In such case as this, if the added logical unit should have shared a physical resource (physical unit) with a logical unit allocated so that the application B that requests high performance can use it, the addition of this logical unit is affected and performance degradation will be caused concerning the execution of the application B in which importance is attached to the performance.
In other words, although the addition of the logical unit that the system administrator S made and that was made for the user A is a measure for maintaining and increasing the execution of the application A of the user A, the measure will cause degradation of the execution performance of the application B, and is eventually said to be artificial misoperation when it is viewed from the performance aspect of the whole system.
A system administrator normally monitors the performance of an application using a performance monitoring tool. Because the performance monitoring tool monitors the process operating state of the application or the read and write performance of the file that the application uses, a cause in which the addition of the previous logical unit gave rise to the performance degradation of another application cannot be ascertained.
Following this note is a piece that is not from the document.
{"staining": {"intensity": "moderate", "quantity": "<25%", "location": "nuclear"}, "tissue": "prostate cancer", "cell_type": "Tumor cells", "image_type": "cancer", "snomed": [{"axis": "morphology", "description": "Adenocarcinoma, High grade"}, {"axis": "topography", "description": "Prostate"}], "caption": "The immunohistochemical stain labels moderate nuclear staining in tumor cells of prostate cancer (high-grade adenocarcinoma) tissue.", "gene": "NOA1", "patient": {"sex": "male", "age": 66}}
With the sudden spread of the Internet, access requests from many client terminals increase. These access requests are regarded as access from multiple hosts. A storage system that integrates these many types of access also requires a measure that follows the demand of data size, and the opportunity of logical unit expansion in an individual disk subsystem is increasing constantly. It is desired to predict when the logical unit that corresponds to the file that a business-related application uses exceeds a usable capacity and arrange a schedule of planned logical unit expansion. Accordingly, an increasing tendency toward the file size, the position of the logical unit in which the file was stored and the usable capacity are investigated, and the schedule must be arranged from these relationships.
In the prior art, although these pieces of information were collected individually and periodically, there is no means for building these relationships. The measure is no more than a measure that depends on an empirical rule of a system administrator, and the above prediction and planning were very difficult.